# Aaarrrggghhh - won an iPhone? I don't think so!



## mk2zetec (Dec 27, 2015)

Whenever I try and view the forum on my iPad or iPhone I get a ...

congratulations Apple user
You have been selected to test the new iPhone 8
No way to just close...

Is this a forum wide problem?


----------



## YELLOW_TT (Feb 25, 2004)

No problem with my iPhone or iPad


----------



## Hoggy (May 8, 2002)

Hi, Probably a setting on your Apple device.
https://support.apple.com/en-gb/ht203987
Hoggy.


----------



## DC240S (Sep 24, 2014)

I reported the same issue today. It's been driving me mad! Only effected the mk1 section but seems to have stopped.


----------



## Pow3rL3ss (Dec 15, 2008)

mk2zetec said:


> Whenever I try and view the forum on my iPad or iPhone I get a ...
> 
> congratulations Apple user
> You have been selected to test the new iPhone 8
> ...


I get this too, it's so frustrating!


----------



## ProjectMick (Sep 29, 2015)

There will most likely be an issue with the site - they have the same problem over on UK-MKIVs forum and the owners didn't want to admit it at first but are now "looking into it."


----------



## McEnroe (Oct 7, 2016)

Happens on my iPhone on every attempt to view this site - when not indoors using wifi 
Most annoying


----------



## Timdog (Jan 8, 2017)

Never had this problem at all

But then again i have a proper phone.......An Android :lol:

Let the barracking commence..... [smiley=argue.gif]


----------



## John-H (Jul 13, 2005)

DC240S reported this on the report spam thread really yesterday and I'd not seen anyone else report it at the time. Here's my suggestion:



John-H said:


> DC240S said:
> 
> 
> > I can't click on any thread in the mk1 section without an immovable pop up/divert to claiming a free iPhone 7??
> ...


Perhaps we can get some more clues from other people in this too regarding identifying the advert that's doing it and:

Are you using Apple or Android or Windows etc.
Are you using an ad blocker?

I turned my ad blocker off yesterday (Android) but I've not seen any problems yet.


----------



## TTFAdmin (Feb 1, 2012)

Thank you, John H. The more details you can provide, the better we can assist you. These are not supposed to be on the site and need further details from you guys so we can be sure to have it removed.

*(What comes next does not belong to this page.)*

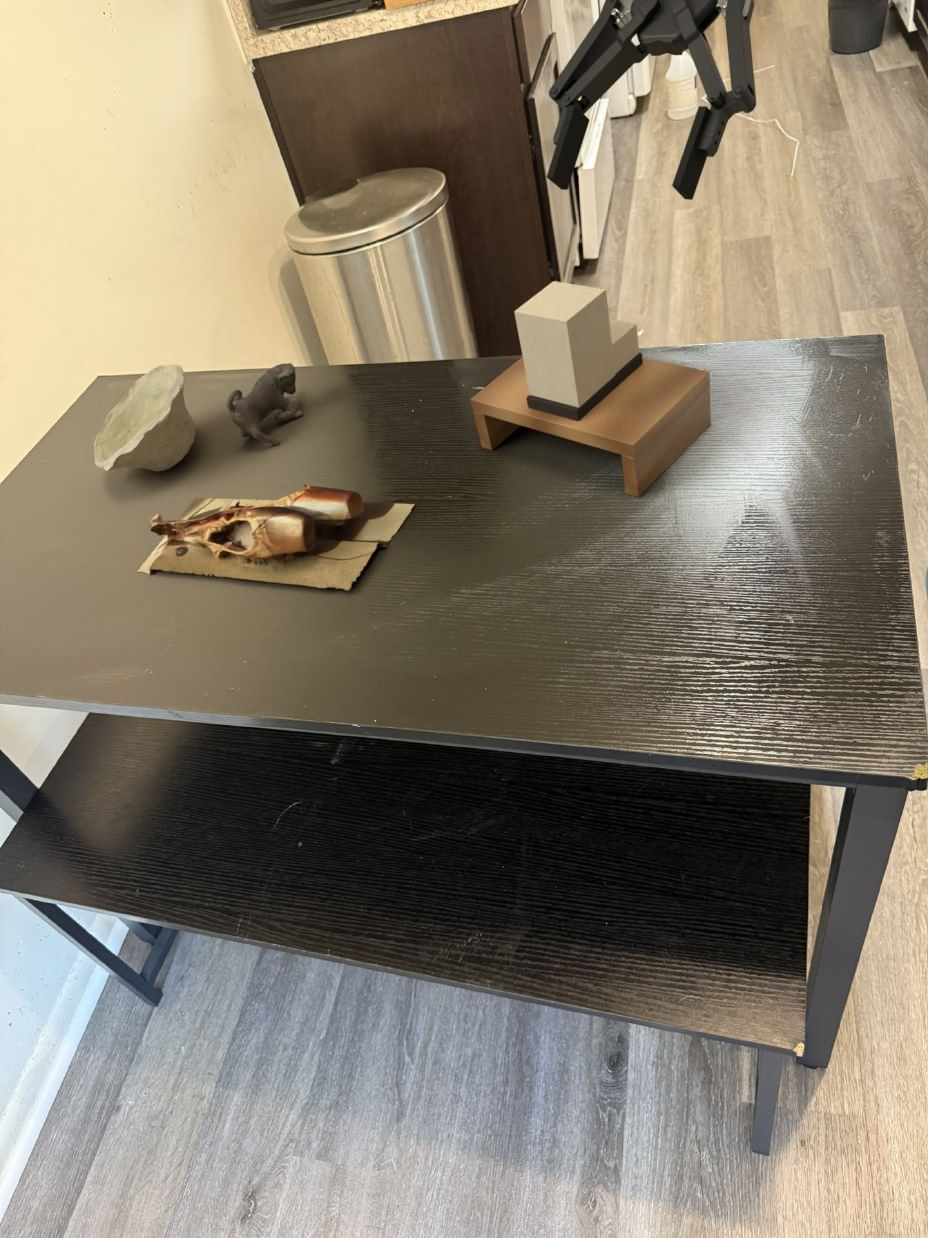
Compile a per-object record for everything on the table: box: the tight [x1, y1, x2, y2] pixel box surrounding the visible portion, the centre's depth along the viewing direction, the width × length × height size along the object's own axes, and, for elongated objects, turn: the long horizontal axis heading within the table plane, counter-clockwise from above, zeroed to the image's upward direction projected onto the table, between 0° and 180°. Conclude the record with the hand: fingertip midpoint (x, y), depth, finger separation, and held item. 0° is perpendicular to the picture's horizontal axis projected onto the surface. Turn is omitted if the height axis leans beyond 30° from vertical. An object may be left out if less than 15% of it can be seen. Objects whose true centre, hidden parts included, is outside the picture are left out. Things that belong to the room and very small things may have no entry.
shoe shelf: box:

Please provide the following details next time this occurs:

1. Capture the URL of the ad itself (not the page on our site that it appears)
2. Snag a screenshot so we can see what you see
3. Device/browser you are using 
4. Your geo-location (city/state - sometimes these pop ups/redirects are region based)

Thank you for your patience and understanding.

Cheers,
Natalie


----------



## alexgreyhead (Oct 12, 2015)

Hi all,

This looks like a typical type of advert spam and on websites I've worked on in the past which suffered this problem, the only solution was to switch to using an advert service with better protection against this spam.

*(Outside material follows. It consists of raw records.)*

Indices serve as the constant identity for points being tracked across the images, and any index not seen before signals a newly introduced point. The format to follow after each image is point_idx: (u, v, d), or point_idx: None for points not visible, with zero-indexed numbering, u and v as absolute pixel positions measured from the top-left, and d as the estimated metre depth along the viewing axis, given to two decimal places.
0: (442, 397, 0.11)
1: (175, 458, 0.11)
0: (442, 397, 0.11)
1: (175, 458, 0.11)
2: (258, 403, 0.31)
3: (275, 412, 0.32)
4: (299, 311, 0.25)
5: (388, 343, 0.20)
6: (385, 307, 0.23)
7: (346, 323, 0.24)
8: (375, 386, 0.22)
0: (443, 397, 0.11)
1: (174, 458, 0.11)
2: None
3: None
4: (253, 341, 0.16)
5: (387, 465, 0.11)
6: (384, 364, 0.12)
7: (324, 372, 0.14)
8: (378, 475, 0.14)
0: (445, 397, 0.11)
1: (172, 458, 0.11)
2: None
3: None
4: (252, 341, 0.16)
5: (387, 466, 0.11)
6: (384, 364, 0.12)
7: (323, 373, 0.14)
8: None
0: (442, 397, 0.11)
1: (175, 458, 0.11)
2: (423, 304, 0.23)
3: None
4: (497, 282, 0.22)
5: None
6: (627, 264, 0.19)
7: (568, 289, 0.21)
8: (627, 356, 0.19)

I can reproduce this issue when I'm connected to 4G - it _isn't_ happening on wifi.

Also, it's worth mentioning that this happens when I choose "Request desktop site", too and I'm viewing the desktop version of the forum - this doesn't rule out the possibility that the forum software's mobile theme is injecting (or allowing the injection of) the code.

Steps to reproduce:

- On iPhone with wifi disabled, connected via 4G, on O2 in London area if that helps
- Chrome browser
- Navigate to ttforum.co.uk
- Navigate to the Mk1 forum
- Navigate to the coilpack recall page
- Wait approx 15 seconds
- A redirect occurs to the link below (to make the link work, remove the space before the ".info" - don't click the link though!)

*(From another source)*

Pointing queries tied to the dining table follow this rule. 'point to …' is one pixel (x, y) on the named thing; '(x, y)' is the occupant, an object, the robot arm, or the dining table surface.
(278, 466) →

http://wfd.daily-sweeptakes .info/index.html?t=1wjYa_t7oJgCR66chO4i3Q-2HpFhxeR9YwHXDGbTJMn1FqaKeRD-g14IR2S7WhfXFOzdEepjFODQ5Swi_FEFXJItbIysPg4wbU4PWHM7_P8%3D&d=ukiphone&td=m.ilritj92ic.com&pub=rubicon&app=25062&dev=%7B%7B%7Bdev%7D%7D%7D&os=ios&isp=telefonica%20uk%20limited&city=london&brand=Apple&model=iPhone&pub=rubicon&region=LN&country=UK&browser=Chrome%20Mobile&ip=82.132.226.79




























Hope this helps,

Alex


----------



## TTFAdmin (Feb 1, 2012)

Thanks Alex.

All that info has been sent along to be investigated and blocked.

Kevin


----------



## alexgreyhead (Oct 12, 2015)

No probs, cheers for looking into this Kevin.

Best of luck with the ad spammers.


----------



## TTFAdmin (Feb 1, 2012)

Appreciate it. It's a never ending struggle of whack-a-mole. If/when we get this under control, I'm sure another tactic will be adopted

Kevin


----------